Patient groups mull 'class action' legal challenge over PMS funding cuts
Patients of a GP practice in Norfolk are considering joining a ‘class action’ legal challenge against NHS England over PMS funding cuts.
Vida Healthcare, a GP partnership that runs six surgeries in Lynn, Downham, Dersingham and Hunstanton with a combined 37,000 patients, has been told it will lose at least £250,000 in funding each year over the next four years following its PMS review.
An initial appeal against the decision was refused by NHS England, but partner Dr Gareth Allen told Pulse a second appeal will now be reviewed by the health secretary.
But he said there was a separate legal challenge being brought about by the four patient groups linked to the practice, who are in talks with other patients bringing legal challenges against PMS cuts on the basis that commissioners failed to consult them before deciding to reduce funding.

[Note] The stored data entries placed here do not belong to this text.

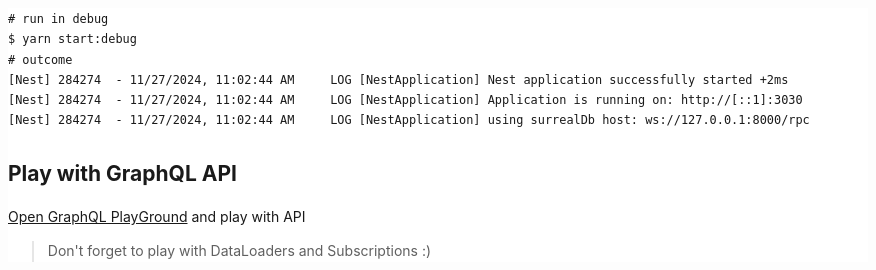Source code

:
 ```shell
# run in debug
$ yarn start:debug
# outcome
[Nest] 284274  - 11/27/2024, 11:02:44 AM     LOG [NestApplication] Nest application successfully started +2ms
[Nest] 284274  - 11/27/2024, 11:02:44 AM     LOG [NestApplication] Application is running on: http://[::1]:3030
[Nest] 284274  - 11/27/2024, 11:02:44 AM     LOG [NestApplication] using surrealDb host: ws://127.0.0.1:8000/rpc
```

## Play with GraphQL API

[Open GraphQL PlayGround](http://localhost:3030/graphql) and play with API

> Don't forget to play with DataLoaders and Subscriptions :)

Dr Allen said: ’We are going for a second appeal which I am told is going to go to the secretary of state. But we felt we needed to let our patient groups know what was happening, because they had not been consulted, and they decided to challenge it as well. They are writing to MPs, going to the papers.’

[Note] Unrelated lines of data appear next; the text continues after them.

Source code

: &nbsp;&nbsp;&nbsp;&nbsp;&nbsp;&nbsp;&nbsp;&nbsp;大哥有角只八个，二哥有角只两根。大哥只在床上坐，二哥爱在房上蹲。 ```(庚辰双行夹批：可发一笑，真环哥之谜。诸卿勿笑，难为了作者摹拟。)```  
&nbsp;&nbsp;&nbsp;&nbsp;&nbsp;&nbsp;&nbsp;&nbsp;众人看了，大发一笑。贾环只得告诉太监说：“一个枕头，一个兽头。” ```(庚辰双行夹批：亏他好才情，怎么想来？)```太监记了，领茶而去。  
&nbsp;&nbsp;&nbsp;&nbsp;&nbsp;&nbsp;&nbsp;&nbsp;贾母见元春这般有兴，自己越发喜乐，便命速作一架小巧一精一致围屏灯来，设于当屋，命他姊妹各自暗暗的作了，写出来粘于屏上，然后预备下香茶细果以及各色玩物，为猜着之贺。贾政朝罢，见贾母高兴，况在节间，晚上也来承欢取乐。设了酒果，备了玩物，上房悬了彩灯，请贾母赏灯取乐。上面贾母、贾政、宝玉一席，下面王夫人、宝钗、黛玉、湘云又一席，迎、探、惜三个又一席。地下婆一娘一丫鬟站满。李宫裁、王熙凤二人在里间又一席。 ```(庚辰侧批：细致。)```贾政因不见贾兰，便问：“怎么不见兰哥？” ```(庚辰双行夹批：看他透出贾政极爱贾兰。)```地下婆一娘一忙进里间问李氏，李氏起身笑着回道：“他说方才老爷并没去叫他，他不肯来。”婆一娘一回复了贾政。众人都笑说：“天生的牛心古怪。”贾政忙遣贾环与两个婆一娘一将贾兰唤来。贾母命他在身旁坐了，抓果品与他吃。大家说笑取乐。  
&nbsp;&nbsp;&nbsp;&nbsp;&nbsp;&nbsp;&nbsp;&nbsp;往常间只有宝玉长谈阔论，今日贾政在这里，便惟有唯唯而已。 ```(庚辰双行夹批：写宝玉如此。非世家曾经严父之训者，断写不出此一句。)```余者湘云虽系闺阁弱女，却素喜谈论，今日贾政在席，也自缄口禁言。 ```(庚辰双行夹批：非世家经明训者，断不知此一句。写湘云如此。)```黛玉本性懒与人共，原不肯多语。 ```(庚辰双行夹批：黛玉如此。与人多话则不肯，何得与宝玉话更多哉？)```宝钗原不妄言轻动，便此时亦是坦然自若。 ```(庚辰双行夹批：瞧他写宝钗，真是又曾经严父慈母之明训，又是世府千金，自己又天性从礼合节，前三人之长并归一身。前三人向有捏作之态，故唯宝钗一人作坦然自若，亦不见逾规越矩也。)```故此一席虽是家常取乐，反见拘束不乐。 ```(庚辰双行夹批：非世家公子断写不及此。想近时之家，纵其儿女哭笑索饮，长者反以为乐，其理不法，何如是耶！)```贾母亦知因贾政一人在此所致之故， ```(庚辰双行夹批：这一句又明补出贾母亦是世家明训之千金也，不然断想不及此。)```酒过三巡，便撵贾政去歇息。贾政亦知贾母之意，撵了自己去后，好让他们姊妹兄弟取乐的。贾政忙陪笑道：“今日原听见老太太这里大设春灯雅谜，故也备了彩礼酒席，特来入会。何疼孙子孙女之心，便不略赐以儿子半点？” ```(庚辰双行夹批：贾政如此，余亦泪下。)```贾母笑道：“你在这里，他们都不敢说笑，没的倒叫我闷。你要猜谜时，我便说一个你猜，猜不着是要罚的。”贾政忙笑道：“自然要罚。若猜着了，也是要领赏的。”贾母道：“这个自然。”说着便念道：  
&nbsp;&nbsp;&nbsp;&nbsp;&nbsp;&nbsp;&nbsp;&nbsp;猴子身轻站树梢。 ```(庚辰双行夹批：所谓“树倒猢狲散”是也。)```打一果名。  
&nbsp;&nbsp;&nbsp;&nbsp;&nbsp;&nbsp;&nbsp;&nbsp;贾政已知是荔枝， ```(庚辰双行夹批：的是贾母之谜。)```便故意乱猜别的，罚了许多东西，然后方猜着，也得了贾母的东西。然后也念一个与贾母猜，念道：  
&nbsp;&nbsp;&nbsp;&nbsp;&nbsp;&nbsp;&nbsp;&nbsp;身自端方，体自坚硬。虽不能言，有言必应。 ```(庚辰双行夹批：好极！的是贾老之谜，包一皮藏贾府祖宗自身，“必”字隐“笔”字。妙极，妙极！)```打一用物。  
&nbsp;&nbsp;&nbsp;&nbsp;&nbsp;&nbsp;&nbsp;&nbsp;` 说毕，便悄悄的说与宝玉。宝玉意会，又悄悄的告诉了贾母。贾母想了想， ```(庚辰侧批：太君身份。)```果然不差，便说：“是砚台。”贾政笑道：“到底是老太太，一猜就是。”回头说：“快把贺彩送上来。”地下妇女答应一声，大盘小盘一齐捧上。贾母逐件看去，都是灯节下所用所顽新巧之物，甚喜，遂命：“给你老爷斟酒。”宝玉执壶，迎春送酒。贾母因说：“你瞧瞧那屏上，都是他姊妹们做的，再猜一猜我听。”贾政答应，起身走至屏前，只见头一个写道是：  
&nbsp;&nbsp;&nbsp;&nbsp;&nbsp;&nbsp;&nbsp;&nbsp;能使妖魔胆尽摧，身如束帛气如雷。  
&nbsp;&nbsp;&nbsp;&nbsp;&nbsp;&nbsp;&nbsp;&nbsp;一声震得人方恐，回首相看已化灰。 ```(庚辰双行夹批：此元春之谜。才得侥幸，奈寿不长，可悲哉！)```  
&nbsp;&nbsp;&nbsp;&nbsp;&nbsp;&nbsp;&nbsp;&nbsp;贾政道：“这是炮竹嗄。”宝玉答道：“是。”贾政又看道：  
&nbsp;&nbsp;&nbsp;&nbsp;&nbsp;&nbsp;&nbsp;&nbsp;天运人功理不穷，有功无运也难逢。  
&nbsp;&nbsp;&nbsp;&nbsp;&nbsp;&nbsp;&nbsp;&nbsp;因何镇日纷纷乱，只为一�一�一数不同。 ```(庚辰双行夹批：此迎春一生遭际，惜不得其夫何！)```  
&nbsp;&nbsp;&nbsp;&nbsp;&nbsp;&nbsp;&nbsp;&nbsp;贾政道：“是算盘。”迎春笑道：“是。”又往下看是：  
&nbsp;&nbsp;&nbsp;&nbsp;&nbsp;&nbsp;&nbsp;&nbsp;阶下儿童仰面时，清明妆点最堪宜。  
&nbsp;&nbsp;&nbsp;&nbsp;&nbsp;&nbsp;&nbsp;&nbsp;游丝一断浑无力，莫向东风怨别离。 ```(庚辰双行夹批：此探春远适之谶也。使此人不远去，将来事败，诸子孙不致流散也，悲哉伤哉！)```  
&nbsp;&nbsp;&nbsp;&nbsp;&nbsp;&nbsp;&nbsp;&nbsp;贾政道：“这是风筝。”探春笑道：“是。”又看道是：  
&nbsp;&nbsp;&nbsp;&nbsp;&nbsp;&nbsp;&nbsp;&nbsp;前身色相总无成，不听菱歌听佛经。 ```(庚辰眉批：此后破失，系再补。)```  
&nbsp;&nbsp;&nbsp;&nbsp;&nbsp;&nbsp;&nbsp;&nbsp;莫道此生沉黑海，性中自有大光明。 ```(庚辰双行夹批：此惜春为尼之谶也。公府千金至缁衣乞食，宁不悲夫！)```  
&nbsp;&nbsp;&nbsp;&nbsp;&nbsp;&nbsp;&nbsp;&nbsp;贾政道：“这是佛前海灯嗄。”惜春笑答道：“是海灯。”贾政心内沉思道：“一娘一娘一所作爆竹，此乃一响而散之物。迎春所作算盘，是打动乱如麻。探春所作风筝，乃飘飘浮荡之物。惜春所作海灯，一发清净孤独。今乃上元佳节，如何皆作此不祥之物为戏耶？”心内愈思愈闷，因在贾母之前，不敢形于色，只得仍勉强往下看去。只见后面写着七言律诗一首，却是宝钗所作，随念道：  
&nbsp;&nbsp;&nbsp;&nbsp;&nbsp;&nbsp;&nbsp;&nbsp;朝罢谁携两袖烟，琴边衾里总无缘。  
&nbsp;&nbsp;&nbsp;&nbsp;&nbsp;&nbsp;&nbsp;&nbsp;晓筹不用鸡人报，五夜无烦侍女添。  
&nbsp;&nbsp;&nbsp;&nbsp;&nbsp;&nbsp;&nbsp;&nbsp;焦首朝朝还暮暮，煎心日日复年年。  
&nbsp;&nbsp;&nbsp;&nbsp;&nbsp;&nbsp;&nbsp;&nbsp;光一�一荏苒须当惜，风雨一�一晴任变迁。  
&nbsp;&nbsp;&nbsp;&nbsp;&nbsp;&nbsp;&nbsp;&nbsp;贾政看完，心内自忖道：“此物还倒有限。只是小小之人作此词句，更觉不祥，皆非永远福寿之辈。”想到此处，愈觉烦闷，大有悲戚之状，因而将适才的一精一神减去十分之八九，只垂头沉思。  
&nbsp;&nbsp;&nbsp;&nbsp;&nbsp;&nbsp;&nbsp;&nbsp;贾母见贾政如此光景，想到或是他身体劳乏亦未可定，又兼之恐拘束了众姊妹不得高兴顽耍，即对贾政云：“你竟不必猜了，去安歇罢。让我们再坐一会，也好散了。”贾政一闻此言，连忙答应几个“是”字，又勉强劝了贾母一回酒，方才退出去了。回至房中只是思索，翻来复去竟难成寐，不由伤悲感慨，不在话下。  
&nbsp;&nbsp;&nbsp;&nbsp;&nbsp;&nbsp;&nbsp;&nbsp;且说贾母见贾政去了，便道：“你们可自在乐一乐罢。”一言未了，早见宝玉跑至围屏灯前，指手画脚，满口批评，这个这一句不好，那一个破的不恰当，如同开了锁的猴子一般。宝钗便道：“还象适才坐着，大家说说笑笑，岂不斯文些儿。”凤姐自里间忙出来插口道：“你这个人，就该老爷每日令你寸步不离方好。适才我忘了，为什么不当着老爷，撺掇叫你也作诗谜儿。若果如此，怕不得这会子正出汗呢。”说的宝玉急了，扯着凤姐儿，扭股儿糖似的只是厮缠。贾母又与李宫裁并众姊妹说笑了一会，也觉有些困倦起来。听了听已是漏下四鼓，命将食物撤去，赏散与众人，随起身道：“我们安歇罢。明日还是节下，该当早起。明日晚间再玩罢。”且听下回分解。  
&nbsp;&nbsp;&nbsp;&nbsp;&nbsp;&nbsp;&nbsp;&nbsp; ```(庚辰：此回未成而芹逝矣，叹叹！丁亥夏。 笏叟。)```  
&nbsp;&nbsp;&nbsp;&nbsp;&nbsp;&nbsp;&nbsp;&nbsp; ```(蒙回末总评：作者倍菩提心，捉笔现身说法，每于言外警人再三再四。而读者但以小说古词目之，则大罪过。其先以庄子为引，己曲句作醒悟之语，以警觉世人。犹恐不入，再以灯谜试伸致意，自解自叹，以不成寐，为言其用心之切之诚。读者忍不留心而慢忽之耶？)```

Patient group representatives told Lynn News, which reported the story last week, that they would try lobbying MPs and senior NHS England bosses before making a final decision whether to take part in legal action brought by a patient of the Slaithwaite Surgery in Huddersfield last November, which was exclusively revealed by Pulse.
Dr Allen said: ’They have been in contact and discussed their patient’s legal challenge through the High Court because of the lack of consultation. So I think the PPGs are thinking about getting involved in that class action, but that is their initiative, not mine.’
Dr Allen also said the practice had not been given reasons why the funding was cut, just that it was ‘part of the review’ but that a couple of the surgeries stood to lose deprivation payments.
He said that if the cuts went ahead, the practice would have to stop providing additional services for which it was not funded, such as for example insulin initiation and drug dependency clinics.
He said there were no definite answers yet as to what services may be reduced, but added: ’There is no question that we can’t go on providing services that we are not funded for.’
In a letter to NHS England, the patient groups said: ’We believe that there is a statutory duty on NHS England to consult publicly before cutting vital funding to patient services for 37,000 people. This has not happened. Because of NHSE’s failure to consult, we are now taking advice on pursuing this matter, with the intention of becoming party to an existing, patient-led legal challenge in the High Court against NHS England.’
Ruth Derrett, locality director for NHS England (East) said: ‘We can confirm that Vida Healthcare has formally appealed against the results of the PMS review and this appeal will now be reviewed by the Family Health Services Appeal Unit (FHSAU) which is tasked with the prompt and fair resolution of appeals between NHS England and primary care contractors. As this is part of a legal process it would not be appropriate for us to comment further.’
A spokesperson for NHS West Norfolk CCG said: ’Working in partnership, NHS England, NHS West Norfolk CCG and the Norfolk and Waveney LMC have met with Vida Healthcare to discuss the PMS review, a national process all PMS practices have had to undertake, with discussions focused on the continued delivery of high quality patient-centred services.
’As per national guidance, the funding released from the PMS review process will be reinvested locally to support all GP practices within the CCG area.’
NHS England announced a review of the ‘premium’ funding received by PMS practices that were not linked to specific services in 2013, in a bid to save £260m, which it said was set to be ‘redeployed’ across all GP practices in the area. Having got under way in 2014, these reviews are all due to be completed by next month.